2000. Bright, ambitious, and yearning for adulthood, fifteen-year-old Vanessa Wye becomes entangled in an affair with Jacob Strane, her magnetic and guileful forty-two-year-old English teacher.
2017. Amid the rising wave of allegations against powerful men, a reckoning is coming due. Strane has been accused of sexual abuse by a former student, who reaches out to Vanessa, and now Vanessa suddenly finds herself facing an impossible choice: remain silent, firm in the belief that her teenage self willingly engaged in this relationship, or redefine herself and the events of her past. But how can Vanessa reject her first love, the man who fundamentally transformed her and has been a persistent presence in her life? Is it possible that the man she loved as a teenager—and who professed to worship only her—may be far different from what she has always believed?
Follow this link for a No Spoiler Book Review of My Dark Vanessa.
The Power by Naomi Alderman
Does a scorpion sting when fighting back?
They strike to kill, and you know I will
And there's nothing like a mad woman
What a shame she went mad
No one likes a mad woman
You made her like that
In The Power the world is a recognisable place: there's a rich Nigerian kid who lounges around the family pool; a foster girl whose religious parents hide their true nature; a local American politician; a tough London girl from a tricky family. But something vital has changed, causing their lives to converge with devastating effect. Teenage girls now have immense physical power - they can cause agonising pain and even death. And, with this small twist of nature, the world changes utterly.
Summaries from Goodreads
You probably sensed a theme with these books, they all feature strong female lead characters. All of whom are more powerful than they realize. Mostly witches.
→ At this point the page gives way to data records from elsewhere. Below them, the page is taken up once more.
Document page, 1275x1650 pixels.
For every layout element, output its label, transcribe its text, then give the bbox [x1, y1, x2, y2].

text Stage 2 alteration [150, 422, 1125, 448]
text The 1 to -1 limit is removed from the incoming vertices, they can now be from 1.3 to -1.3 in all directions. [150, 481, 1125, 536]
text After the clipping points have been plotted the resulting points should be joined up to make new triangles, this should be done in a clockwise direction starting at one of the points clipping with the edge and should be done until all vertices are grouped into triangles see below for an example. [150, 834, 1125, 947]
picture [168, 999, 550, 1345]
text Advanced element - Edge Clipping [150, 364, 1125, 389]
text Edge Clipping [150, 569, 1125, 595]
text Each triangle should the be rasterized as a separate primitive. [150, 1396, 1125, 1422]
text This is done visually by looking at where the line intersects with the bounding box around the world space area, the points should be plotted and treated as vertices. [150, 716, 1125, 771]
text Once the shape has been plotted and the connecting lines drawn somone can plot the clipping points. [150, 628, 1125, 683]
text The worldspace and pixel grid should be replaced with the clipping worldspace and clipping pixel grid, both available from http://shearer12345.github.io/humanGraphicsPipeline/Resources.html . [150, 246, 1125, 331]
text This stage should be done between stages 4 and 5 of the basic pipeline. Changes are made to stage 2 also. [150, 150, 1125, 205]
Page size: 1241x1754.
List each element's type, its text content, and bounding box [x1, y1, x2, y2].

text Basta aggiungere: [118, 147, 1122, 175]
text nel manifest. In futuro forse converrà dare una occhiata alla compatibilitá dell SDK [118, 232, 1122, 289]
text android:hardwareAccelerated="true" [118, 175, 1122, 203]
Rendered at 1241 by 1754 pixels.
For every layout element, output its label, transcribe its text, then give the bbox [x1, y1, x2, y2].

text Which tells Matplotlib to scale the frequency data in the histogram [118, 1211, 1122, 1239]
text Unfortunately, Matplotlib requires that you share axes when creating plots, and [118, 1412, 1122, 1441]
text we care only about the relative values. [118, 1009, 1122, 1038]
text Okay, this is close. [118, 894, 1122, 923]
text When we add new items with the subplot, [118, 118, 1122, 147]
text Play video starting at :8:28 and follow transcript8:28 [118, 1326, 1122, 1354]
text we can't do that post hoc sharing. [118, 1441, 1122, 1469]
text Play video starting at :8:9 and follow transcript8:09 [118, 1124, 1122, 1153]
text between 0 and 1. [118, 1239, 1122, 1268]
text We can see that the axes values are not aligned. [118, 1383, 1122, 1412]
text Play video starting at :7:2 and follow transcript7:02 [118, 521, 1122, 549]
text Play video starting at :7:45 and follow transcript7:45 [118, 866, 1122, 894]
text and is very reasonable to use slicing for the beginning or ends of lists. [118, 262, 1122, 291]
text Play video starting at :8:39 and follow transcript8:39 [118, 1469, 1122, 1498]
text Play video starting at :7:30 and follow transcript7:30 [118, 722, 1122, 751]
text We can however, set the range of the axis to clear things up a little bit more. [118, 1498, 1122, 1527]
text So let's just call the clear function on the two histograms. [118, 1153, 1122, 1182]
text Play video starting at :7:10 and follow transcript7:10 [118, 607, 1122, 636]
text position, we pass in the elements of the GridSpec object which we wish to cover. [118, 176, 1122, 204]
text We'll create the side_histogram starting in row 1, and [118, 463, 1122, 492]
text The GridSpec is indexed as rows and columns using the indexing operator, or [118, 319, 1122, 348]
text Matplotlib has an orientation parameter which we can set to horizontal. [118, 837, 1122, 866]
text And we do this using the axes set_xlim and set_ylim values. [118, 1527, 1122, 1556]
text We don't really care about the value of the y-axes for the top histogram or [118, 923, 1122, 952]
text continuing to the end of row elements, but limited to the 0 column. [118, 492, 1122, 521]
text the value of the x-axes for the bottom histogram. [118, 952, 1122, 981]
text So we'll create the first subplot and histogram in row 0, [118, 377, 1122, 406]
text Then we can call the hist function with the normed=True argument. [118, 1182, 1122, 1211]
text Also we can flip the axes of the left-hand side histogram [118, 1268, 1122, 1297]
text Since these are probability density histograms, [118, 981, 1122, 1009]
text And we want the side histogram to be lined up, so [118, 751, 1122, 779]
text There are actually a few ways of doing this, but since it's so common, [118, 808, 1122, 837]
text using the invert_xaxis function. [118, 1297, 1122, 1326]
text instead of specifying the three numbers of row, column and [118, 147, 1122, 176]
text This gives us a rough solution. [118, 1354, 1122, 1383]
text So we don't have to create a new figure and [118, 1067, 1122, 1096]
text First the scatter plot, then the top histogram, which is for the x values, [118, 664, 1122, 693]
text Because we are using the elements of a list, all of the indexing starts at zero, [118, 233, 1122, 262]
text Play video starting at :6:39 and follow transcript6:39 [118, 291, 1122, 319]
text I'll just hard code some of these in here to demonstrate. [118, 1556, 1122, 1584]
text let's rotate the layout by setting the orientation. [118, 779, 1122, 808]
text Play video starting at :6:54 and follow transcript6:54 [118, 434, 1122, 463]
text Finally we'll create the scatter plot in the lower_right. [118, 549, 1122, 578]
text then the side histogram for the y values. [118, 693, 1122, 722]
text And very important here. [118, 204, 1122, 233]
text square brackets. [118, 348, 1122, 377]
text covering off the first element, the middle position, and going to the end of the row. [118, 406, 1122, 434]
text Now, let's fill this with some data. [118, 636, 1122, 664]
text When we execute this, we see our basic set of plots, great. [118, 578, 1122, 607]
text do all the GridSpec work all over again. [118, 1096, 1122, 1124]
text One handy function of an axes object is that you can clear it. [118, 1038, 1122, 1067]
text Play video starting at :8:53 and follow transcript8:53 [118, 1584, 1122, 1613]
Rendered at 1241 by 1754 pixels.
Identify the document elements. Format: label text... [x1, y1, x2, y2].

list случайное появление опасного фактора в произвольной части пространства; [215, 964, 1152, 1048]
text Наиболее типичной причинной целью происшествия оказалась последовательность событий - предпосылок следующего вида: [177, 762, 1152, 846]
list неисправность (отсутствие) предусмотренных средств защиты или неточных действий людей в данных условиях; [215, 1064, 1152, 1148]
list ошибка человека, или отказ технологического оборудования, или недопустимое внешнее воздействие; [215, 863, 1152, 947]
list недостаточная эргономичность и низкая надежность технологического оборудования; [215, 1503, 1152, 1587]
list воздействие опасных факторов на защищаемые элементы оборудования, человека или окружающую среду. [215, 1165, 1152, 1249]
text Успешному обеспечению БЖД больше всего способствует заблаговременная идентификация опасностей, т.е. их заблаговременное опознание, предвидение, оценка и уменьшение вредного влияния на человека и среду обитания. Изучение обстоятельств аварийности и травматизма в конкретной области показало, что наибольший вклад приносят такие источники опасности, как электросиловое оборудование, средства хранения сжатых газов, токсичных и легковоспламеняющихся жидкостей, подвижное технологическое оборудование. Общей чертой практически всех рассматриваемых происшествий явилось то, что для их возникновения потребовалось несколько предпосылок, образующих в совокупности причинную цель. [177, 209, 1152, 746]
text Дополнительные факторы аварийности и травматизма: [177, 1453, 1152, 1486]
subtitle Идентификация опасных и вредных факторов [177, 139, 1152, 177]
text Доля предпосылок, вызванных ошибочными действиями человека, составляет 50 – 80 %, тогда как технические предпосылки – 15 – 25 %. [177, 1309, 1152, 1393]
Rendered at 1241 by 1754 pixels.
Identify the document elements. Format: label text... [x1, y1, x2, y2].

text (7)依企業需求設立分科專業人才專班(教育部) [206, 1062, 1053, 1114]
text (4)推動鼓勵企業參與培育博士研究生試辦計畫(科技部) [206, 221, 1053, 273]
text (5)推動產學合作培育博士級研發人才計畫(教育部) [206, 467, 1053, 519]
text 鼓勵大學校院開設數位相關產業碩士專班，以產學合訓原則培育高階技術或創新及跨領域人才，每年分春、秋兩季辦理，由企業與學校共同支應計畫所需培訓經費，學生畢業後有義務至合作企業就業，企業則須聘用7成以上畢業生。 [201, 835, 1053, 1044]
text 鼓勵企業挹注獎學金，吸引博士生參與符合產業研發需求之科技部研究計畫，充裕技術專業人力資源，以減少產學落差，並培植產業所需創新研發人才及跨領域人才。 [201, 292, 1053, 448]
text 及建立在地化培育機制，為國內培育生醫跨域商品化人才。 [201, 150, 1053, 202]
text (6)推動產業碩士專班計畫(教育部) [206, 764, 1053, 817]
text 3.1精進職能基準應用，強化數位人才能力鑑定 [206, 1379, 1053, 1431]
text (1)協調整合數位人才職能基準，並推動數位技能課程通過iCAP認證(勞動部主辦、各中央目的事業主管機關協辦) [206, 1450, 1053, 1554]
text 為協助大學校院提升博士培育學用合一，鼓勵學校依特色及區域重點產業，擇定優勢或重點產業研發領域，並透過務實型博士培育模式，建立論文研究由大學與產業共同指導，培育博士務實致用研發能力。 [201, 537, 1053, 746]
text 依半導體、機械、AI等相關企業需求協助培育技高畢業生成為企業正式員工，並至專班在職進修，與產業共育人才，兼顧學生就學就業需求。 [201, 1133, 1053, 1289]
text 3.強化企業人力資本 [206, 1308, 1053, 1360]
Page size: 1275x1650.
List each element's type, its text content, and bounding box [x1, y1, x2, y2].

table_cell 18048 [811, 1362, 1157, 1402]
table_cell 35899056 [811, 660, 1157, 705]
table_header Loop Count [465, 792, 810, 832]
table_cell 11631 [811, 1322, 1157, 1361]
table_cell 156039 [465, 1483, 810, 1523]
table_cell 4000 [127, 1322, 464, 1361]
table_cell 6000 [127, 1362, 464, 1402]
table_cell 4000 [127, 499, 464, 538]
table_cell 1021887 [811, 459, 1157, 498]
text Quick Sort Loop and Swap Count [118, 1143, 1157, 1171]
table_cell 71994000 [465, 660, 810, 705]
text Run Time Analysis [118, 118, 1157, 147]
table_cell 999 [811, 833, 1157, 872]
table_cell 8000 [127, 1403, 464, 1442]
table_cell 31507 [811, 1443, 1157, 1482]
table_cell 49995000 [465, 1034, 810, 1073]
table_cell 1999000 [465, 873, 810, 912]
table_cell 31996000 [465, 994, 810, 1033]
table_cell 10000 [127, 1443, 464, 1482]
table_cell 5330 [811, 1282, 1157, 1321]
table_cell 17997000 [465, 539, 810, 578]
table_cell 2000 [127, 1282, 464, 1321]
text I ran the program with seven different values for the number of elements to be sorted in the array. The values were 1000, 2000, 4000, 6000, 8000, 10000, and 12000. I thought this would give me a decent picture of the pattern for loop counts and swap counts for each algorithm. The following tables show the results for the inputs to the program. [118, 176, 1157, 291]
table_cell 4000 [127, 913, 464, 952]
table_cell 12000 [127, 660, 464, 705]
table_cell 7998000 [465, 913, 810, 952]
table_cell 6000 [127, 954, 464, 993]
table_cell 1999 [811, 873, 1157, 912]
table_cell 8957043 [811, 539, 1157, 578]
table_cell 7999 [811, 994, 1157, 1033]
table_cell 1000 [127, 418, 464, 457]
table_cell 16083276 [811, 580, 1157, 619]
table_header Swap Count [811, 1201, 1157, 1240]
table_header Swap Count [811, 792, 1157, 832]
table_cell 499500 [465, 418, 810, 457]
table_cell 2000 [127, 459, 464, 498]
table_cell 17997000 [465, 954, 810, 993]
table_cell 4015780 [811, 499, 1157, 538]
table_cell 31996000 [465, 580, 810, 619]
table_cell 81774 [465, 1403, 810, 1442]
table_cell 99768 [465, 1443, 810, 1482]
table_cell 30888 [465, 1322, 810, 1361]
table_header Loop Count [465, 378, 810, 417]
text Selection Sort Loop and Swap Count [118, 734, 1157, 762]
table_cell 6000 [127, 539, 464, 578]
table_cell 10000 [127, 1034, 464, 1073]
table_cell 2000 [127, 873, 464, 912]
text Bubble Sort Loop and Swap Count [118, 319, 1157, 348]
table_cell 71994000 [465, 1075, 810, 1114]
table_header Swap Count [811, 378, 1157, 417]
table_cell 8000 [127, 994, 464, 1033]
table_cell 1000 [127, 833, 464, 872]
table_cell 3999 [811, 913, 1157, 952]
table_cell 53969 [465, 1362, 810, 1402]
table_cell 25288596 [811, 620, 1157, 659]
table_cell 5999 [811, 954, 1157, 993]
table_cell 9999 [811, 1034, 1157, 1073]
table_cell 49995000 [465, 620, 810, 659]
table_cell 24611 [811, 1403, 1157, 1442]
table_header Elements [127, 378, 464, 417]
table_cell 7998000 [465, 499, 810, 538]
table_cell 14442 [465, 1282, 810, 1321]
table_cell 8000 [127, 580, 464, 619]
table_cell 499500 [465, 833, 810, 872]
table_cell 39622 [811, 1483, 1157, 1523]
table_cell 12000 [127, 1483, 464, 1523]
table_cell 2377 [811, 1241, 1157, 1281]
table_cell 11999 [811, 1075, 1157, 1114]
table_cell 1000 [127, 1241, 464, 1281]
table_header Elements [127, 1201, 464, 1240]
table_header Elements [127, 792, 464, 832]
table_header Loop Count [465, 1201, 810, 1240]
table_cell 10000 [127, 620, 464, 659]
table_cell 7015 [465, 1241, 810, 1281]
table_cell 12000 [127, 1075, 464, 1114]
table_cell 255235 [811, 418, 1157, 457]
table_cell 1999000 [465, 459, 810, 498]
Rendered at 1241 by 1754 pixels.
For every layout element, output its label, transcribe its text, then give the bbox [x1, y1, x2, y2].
I think you’ll find any of the above books to be excellent Folklore companions. They all embody some aspect of the album, weather it’s the actual lyrics or something harder to define.
If I had to choose one book from this list for all fans of Folklore, it would be Circe. It’s a gorgeous mythological retelling of the first witch’s immortal life. It’s lyrical and pleasantly languid. It’s earthy and organic, like Folklore.
By now I’m sure that everyone has listened to Folklore at least once (probably thrice). What were your impressions when you were listening to it?